Congrats on the blender implementation, I'm glad it all came together.
So far, I have just implemented a modified conjugate gradient solver. The preconditioned cg solver is explained really well in: SHEWCHUK, J. 1994. "An introduction to the conjugate gradient method without the agonizing pain"
Wrapping your head around the modified algorithm with preconditioning is a bit trickier. Baraff/Witkin's paper does provide the pseudocode.
------------
This isn't a big issue for me yet, but since people asked about it...
On the subject of cloth responsiveness...
A straightforward cloth implementation is going to require numerous iterations for a tug on one end to propogate across a spring network with a lot of points. Rather than spending cycles updating parts of the cloth that dont need updating, it only makes sense to try and focus the computation where it is needed.
On of the mentioned power point presentations describes a verlet/relaxation implementation that would order the points and bias the iteration based on where the cloth was attached to a moving body. It may be possible to do something similar for implicit integration. Recall that the conjugate gradient starts with an "initial guess" and then iterates from there to the result. Usually the zero vector is used as a starting point. This could be a good place to insert the extra information that we know about the simulation. i.e. make a better "initial guess" for the delta velocity vector (dV). Then after that you just use the same old conjugate gradient method. This strategy should give you the best of both worlds. You take advantage of "additional knowledge" about cloth construction and attached/manipulated vertices, meanwhile your iteration solver still uses the same algorithm (regardless of the cloth configuration) that can be run in PARALLEL - especially important for any non-single-cpu implementations.
So does this work? I did some (limited) experiments initializing based on how the cloth was tugged by the mouse. I did find a downside. Normally, since I only care about aesthetic behavior, I use a rather high epsilon value for the CG solver to keep the iteration count really low. When it always uses zero as the starting vector, this doesn't matter - but with the starting point being dramatically different from frame to frame, there were small but noticable discrepancies in the behavior at points on the cloth.

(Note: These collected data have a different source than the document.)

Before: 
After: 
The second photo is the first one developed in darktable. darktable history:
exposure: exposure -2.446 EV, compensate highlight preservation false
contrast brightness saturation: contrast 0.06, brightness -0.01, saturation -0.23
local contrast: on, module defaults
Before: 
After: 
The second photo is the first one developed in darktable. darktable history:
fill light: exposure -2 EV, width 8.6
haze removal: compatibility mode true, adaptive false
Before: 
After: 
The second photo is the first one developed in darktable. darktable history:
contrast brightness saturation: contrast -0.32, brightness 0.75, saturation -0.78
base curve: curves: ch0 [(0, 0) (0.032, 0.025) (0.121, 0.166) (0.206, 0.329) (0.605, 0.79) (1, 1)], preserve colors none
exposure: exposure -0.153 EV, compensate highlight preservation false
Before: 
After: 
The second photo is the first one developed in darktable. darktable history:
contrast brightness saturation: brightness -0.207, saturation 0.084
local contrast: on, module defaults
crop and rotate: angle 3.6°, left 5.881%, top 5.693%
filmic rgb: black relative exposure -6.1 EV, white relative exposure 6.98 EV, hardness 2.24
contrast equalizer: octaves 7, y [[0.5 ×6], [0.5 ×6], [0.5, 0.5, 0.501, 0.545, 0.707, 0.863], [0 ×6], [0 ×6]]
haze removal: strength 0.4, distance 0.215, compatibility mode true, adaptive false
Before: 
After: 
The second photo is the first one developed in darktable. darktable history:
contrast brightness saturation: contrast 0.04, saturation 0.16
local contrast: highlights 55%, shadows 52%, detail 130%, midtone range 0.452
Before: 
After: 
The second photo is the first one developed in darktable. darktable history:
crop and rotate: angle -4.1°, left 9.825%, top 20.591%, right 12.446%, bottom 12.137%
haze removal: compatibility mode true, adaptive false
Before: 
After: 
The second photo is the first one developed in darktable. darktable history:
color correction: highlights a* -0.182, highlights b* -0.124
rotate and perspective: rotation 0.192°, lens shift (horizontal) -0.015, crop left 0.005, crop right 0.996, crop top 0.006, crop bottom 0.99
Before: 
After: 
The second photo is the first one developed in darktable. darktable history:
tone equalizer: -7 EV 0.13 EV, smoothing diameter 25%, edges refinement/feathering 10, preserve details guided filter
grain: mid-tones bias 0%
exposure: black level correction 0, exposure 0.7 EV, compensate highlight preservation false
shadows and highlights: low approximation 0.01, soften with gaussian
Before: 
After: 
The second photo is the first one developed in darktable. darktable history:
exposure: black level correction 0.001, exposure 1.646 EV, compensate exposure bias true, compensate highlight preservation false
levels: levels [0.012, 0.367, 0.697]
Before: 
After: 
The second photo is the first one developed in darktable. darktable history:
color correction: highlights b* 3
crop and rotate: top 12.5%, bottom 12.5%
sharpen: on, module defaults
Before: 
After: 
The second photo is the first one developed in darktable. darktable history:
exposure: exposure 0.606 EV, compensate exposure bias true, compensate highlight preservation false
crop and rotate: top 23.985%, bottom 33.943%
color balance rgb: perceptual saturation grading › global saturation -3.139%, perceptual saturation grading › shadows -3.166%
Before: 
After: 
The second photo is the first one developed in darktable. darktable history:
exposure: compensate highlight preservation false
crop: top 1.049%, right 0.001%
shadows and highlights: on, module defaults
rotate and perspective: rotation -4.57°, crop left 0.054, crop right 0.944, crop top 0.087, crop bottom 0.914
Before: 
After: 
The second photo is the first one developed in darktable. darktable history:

Note that my initialization of dV was poor - everything was initialized to the "tug". Ideally you would only want to apply that to things at full stretch starting from the attached point. This would be similar to doing a single one of those verlet/relaxation (loop-dependant) iteration type of steps to initialize dV. In essence, for my tests, I was choosing what would have been a worse "starting point" than zero for certain parts of the mesh. In conclusion, I cant really make any conclusions at this point.
-------------------
In response to the request for a demo with cloth on an animated character... Yes, I agree that is something that I need to do. Unless all that "pretty math" can lead to usable applications with good performance, then it doesn't do much good. Trouble is finding time to work on this
Thanks for the comments all